When selecting and installing an LPDA, polarization is a primary design consideration. You must first determine the polarization of the signals you intend to receive. For example, in the United States, digital TV broadcasts (ATSC) are primarily horizontally polarized, so an LPDA should be mounted with its boom horizontal. In contrast, many two-way radio services use vertical polarization, requiring a vertical boom mount. The mounting structure itself must be sturdy enough to maintain this orientation against wind and weather; a mast that twists over time will slowly change the antenna’s polarization, degrading performance. Furthermore, the physical length of an LPDA is proportional to its bandwidth and gain. A typical LPDA for TV reception might have a boom length of 1 to 2 meters with 10-20 elements, providing a gain of 6 to 10 dBi. The following table contrasts key parameters of a standard linearly polarized LPDA with a theoretical crossed LPDA for circular polarization.

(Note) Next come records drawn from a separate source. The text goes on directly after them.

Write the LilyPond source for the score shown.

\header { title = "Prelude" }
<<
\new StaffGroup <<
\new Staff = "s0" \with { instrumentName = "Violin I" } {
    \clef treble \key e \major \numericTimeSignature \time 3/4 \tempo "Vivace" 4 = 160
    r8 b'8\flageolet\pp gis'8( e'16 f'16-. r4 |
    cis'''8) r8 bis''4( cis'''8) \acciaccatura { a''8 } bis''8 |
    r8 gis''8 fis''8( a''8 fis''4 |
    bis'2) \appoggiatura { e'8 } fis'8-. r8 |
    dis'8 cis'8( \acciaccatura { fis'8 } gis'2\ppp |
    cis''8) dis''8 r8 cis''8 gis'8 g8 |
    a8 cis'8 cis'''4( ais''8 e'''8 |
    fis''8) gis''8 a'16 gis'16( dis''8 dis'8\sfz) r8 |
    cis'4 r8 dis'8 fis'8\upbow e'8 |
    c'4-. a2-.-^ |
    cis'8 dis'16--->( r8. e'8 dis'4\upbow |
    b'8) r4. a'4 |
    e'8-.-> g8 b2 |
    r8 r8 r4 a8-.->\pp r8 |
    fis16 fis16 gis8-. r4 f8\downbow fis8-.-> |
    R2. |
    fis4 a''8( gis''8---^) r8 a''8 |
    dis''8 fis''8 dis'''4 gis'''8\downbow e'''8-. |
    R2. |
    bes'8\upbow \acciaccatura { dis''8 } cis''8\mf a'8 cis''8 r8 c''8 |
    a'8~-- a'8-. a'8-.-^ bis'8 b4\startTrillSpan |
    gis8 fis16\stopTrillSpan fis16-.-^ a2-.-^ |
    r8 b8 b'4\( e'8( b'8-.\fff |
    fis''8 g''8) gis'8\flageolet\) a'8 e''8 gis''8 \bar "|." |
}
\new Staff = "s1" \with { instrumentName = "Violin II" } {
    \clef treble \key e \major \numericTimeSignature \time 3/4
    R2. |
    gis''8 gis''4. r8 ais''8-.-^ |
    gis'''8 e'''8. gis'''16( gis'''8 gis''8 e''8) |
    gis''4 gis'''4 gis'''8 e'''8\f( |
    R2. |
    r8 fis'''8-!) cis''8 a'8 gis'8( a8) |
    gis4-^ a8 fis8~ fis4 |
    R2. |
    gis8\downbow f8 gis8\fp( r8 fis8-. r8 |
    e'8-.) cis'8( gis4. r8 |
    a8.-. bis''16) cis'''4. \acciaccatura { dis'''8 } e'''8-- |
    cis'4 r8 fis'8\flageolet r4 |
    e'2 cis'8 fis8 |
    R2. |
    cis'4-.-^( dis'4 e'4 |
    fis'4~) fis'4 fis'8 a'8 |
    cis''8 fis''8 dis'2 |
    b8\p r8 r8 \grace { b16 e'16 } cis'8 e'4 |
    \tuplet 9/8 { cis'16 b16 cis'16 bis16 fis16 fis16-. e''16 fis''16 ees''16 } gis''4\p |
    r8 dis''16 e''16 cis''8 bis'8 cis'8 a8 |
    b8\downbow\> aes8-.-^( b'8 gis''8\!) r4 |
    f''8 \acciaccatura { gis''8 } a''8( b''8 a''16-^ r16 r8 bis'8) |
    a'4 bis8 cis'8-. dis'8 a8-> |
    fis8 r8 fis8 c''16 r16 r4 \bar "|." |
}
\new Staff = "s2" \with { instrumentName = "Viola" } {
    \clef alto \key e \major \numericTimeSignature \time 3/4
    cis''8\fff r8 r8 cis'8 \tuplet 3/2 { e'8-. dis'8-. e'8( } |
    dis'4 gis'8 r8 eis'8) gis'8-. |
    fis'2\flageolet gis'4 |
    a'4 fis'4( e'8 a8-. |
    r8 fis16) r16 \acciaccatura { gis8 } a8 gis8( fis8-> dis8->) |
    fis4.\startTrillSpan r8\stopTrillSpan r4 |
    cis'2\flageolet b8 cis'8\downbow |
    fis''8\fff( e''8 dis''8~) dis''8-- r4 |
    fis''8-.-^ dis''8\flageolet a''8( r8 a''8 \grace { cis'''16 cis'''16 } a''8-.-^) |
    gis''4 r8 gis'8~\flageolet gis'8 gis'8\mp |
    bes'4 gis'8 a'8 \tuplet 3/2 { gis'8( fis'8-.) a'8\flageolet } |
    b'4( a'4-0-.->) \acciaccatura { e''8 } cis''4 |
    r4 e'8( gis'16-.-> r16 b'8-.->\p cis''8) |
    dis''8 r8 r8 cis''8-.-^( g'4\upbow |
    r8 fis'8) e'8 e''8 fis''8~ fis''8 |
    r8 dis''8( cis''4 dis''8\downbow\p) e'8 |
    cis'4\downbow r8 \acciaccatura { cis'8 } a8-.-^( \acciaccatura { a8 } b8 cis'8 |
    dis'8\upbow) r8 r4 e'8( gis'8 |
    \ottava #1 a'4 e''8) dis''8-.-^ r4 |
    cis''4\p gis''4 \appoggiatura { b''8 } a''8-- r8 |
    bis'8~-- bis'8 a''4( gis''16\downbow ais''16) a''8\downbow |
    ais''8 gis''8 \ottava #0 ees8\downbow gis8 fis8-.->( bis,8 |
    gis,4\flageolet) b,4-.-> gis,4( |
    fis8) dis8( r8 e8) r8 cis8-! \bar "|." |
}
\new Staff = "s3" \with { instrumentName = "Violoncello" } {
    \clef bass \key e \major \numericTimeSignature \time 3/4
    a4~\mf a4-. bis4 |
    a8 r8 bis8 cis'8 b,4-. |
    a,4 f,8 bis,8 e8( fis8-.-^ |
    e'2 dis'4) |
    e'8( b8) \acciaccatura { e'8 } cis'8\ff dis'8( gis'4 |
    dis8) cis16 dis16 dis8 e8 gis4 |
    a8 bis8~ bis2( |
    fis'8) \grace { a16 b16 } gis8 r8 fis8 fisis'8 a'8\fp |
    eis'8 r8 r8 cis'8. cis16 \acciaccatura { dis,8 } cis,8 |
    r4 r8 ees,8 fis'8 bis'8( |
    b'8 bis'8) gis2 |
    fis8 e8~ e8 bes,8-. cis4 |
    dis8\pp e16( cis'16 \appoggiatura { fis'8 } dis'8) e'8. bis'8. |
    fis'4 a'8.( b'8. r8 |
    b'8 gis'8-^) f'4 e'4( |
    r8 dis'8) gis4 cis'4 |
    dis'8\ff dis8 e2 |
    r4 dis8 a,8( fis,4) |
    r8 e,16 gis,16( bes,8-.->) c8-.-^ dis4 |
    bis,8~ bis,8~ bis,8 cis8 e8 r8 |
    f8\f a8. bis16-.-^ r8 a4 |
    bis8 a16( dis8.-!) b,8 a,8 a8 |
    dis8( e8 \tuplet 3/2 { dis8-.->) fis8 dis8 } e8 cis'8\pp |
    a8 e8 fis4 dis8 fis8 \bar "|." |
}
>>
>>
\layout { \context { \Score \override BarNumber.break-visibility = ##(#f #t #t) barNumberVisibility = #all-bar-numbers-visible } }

| Parameter | Standard Linear LPDA | Crossed LPDA (for CP) |
|---|---|---|
| Polarization | Linear (H or V) | Left-Hand or Right-Hand Circular |
| Typical Gain | 6 – 12 dBi | 3 – 9 dBic (Gain relative to isotropic circular) |
| Complexity | Moderate (Single feed line) | |
| Cost | Relatively Low | Significantly Higher |
| Ideal Application | Fixed terrestrial links | Satellite comms, mobile platforms |
In real-world environments, pure polarization is often muddled. Signals bounce off buildings, hills, and other objects, which can scatter the radio wave and change its polarization state. This phenomenon, called depolarization, means that a signal arriving at your antenna may have components of both horizontal and vertical polarization, even if it was transmitted with only one. This is one reason why a perfectly cross-polarized signal isn’t always completely nulled. An LPDA’s ability to maintain a consistent polarization pattern across its bandwidth helps in rejecting unwanted multipath signals that have undergone significant polarization change, thereby improving signal clarity. This is particularly valuable in urban canyons or hilly terrain where signal reflection is prevalent.
Ultimately, the standard log periodic dipole array is a masterpiece of predictable, linear performance. Its polarization is not an afterthought but a fundamental feature dictated by its mechanical design. This predictability is what makes it a workhorse for so many communication systems. Whether it’s perched on a rooftop pulling in crisp HDTV signals or mounted on a tower for spectrum monitoring, its linear polarization is a key factor in its reliable operation. Understanding this characteristic is the first step in deploying the antenna effectively to ensure strong, clear signal reception.